Aku melihatnya masih bernafas. Sama sepertiku.

"Semua akan baik-baik saja.", bisiknya dengan tersenyum nakal. Namun hatiku tahu semua tidak akan baik-baik saja.

Aku mulai menangis ketika seseorang berdiri di antara kami dan menendang perutnya dengan keras. Aku semakin menangis mendengar ia melenguh kesakitan.

Inikah akhirnya?

Sosok tubuh tegap lainnya menjambak rambutnya sampai aku bisa melihatnya mendongak kesakitan dan aku menangis semakin keras.

Laki-laki lainnya datang dan membuatnya berlutut. Mereka semua mengenakan masker untuk menutupi wajah mereka sehingga aku tidak bisa melihat jelas bagaimana wajah penyandera kami.

Hidungku sempat menarik aroma udara laut. Telingaku mulai mendengar suara burung seakan kami berada di tepi pantai.

Dan aku melihatnya dengan samar. Pukulan pertama yang menimpa wajahnya. Pukulan kedua yang mengenai perutnya. Dan yang hanya dapat aku lakukan adalah menangis.

Aku tidak bisa membiarkan ini terjadi.

Aku mencoba berdiri dan tersadar tubuhku sendiri terikat kuat. Kedua tanganku berada di belakang tubuhku. Dan aku bisa merasakan kasar pasir dan tanah di wajahku. Aku memaksakan untuk berdiri dengan lutut terasa perih karena menekan kasarnya tanah. Suara menyakitkan di depan sana semakin menyayat ulu hati.

Pria bertubuh tegap yang lain datang menghampiri mereka. Mereka tidak menghiraukanku yang mencoba untuk berdiri di belakang mereka.
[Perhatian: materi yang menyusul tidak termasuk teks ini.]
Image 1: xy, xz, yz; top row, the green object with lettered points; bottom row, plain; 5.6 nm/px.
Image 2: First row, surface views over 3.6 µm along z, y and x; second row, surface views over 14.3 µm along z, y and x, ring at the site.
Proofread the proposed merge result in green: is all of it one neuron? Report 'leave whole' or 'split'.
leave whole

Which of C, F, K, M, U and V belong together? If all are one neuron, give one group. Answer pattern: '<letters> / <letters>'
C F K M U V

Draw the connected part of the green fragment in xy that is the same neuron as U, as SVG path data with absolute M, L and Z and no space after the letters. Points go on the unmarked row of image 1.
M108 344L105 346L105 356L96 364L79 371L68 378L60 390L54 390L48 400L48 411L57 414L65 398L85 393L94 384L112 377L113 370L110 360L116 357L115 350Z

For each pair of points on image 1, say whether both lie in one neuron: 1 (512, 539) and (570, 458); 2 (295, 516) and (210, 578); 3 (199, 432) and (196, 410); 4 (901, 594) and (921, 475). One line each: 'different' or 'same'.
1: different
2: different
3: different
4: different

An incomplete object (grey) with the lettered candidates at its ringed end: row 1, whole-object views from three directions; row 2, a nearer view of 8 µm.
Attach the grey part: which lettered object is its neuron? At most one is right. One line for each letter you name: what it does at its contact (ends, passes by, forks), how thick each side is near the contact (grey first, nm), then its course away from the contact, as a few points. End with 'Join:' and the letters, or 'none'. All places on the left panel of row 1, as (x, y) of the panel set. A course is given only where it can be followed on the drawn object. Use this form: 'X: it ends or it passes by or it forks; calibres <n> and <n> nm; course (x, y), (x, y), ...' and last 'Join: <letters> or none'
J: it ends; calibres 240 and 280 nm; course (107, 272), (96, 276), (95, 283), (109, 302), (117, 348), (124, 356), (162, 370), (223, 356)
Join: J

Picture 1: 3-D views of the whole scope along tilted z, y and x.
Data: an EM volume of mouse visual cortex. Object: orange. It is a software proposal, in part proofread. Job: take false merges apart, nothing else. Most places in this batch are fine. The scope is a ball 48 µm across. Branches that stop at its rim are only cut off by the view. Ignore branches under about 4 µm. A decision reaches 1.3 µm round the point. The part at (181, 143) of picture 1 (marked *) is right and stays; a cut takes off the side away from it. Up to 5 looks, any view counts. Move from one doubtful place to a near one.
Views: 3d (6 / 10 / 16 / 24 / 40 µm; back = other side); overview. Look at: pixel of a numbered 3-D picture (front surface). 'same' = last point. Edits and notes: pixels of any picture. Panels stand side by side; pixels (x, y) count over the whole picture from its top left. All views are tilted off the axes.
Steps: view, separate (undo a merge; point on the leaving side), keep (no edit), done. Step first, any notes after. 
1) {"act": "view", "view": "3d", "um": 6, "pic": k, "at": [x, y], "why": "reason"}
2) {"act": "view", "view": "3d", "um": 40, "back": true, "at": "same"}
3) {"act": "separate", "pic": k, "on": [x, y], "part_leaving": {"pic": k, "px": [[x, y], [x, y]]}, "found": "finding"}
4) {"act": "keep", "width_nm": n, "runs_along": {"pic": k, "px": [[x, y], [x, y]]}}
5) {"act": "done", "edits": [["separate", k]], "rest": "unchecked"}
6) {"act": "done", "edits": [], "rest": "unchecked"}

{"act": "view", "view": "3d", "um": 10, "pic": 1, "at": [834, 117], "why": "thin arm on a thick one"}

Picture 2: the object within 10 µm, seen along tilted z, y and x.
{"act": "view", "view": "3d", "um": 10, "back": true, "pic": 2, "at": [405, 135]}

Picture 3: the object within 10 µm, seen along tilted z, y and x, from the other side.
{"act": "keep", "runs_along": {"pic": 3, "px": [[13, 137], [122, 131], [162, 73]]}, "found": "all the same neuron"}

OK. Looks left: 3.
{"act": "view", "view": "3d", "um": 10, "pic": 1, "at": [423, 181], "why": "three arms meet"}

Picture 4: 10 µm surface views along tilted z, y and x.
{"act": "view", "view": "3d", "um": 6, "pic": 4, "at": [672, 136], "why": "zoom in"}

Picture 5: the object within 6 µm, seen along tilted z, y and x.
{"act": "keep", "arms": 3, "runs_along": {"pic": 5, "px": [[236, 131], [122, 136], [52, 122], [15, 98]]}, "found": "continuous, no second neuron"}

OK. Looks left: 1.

Kilat pisau di tangan salah satunya membuatku semakin berusaha untuk bangkit.

Satu di antara mereka menahan agar setan itu tetap berlutut, dua yang lain berhenti memukuli dan hanya berdiri di sana. Satu yang lain menunjukkan pisau di tangannya.

Inilah akhirnya.... Inilah akhirnya.....

Aku berdiri dengan kekuatanku yang terakhir. Melihat kesempatan yang aku miliki. Hanya satu kali ini. Hanya ini kesempatan yang aku miliki. Ketika mereka meremehkanmu. Ketika mereka tidak memikirkanku.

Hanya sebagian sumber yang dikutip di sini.